While the research focuses on rental advertisements, Brittany is clear that the implications extend beyond housing. “Housing is foundational,” she says. “When people cannot access stable housing, the impacts show up everywhere, including health, education, and employment.” 

She points to economic exclusion as particularly urgent. Even without discriminatory language, rising rents alone are preventing low-income individuals and families from participating in the private rental market. “When housing is financially out of reach, people are left with overcrowding, unsafe arrangements or homelessness,” she says.  

For students and researchers, Brittany believes the study offers a clear example of how systemic barriers can operate quietly in everyday processes. “This isn’t just about bad actors,” she says. “It’s about how ordinary practices shape access.” 

The Saint Mary’s influence 

Brittany credits her experience at Saint Mary’s with shaping how she approaches this research.  

Supervision for her MAHSR thesis – a separate project looking at hidden and at-risk homelessness – falls under the Department of Social Justice and Community Studies, which helped her develop a human rights-based lens over time. 

“When I started my program, I didn’t fully understand the right to housing as a framework,” she says. “Through mentorship and coursework, that lens became central to my work.” 

The MAHSR program’s emphasis on applied, community-grounded research also mattered. Brittany completed the fellowship while continuing to live and work in her home community. “It meant I could study housing issues while being embedded in the place I was studying,” she says. “Small communities experience housing challenges too, but they’re often understudied.” 

Looking ahead 

While the report stops short of policy recommendations, Brittany hopes it contributes to broader conversations about housing access and fairness. 

“If we ignore barriers at the earliest stages of the housing search process, we miss a critical part of the problem,” she says. “Addressing housing supply alone isn’t enough if people are discouraged before they can even apply.” 

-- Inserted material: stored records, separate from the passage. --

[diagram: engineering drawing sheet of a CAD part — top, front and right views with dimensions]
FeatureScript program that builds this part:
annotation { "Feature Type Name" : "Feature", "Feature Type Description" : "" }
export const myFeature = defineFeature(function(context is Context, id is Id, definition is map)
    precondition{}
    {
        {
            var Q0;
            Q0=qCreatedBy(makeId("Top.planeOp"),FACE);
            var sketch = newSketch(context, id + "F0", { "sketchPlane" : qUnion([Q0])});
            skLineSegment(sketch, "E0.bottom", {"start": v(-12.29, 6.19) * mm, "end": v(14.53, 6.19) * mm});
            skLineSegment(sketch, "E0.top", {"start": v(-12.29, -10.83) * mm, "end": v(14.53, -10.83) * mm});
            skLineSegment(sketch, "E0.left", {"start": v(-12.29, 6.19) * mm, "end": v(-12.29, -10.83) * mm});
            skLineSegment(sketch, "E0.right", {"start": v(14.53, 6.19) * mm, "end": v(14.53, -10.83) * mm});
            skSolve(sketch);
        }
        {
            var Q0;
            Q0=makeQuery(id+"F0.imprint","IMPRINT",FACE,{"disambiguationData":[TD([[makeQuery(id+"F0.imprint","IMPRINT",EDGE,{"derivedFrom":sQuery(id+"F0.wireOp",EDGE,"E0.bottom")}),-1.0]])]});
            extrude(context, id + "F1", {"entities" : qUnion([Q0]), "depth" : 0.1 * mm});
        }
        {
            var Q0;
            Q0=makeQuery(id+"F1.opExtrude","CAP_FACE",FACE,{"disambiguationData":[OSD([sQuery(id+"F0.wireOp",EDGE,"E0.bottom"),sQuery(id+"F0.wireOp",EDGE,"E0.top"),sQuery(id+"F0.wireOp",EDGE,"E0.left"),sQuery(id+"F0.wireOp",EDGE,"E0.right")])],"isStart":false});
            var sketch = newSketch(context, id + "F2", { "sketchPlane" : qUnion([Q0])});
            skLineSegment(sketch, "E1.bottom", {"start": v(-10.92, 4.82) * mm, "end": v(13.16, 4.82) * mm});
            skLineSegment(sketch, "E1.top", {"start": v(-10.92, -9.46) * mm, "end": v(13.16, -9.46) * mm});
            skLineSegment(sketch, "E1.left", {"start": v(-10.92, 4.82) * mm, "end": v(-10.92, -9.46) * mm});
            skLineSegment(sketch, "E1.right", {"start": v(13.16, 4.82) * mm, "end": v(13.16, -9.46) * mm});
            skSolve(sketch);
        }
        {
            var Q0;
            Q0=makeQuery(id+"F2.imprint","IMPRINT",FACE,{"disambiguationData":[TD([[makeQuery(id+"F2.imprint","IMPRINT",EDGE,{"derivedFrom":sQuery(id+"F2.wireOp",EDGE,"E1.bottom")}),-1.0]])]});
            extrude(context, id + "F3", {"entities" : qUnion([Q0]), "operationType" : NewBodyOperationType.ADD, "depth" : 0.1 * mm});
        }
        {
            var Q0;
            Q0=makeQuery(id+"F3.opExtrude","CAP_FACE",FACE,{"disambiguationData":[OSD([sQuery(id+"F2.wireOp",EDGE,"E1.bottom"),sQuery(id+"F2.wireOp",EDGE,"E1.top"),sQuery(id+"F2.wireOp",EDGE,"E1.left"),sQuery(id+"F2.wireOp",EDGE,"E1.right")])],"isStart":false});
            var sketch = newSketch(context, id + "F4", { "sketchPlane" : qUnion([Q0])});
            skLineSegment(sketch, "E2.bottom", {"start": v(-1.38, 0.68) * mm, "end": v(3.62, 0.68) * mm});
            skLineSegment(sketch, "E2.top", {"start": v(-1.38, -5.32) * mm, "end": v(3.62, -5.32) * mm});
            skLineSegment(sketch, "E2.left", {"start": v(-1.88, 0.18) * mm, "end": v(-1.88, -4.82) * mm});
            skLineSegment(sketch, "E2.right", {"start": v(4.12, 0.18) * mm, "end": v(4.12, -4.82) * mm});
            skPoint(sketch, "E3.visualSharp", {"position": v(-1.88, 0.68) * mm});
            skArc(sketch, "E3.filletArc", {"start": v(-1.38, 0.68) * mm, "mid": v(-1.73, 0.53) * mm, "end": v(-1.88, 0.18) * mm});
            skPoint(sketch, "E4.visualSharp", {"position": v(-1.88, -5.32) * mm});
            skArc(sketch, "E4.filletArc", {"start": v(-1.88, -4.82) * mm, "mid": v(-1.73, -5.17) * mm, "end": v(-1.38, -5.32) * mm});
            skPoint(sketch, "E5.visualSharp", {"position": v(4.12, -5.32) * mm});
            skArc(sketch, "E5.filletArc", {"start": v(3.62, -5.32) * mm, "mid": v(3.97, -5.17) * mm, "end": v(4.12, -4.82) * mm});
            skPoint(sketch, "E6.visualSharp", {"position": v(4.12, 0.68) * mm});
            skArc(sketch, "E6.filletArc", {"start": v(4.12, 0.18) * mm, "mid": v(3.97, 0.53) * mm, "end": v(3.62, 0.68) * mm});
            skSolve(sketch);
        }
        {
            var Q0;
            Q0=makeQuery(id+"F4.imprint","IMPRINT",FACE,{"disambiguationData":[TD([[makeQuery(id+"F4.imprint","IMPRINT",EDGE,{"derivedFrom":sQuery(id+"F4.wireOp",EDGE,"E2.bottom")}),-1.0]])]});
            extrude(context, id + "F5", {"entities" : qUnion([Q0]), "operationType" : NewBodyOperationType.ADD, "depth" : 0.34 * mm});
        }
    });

For anyone searching for their first apartment, her advice is practical. Learn your tenant rights. Ask questions. Keep records. “It’s okay not to know everything,” Brittany says. “But having information can make a real difference.” 

As for what she hopes readers take away: “Housing discrimination doesn’t always look dramatic,” she says. “Often, it’s quiet and easy to overlook, yet its effects can shape people’s lives in lasting ways.”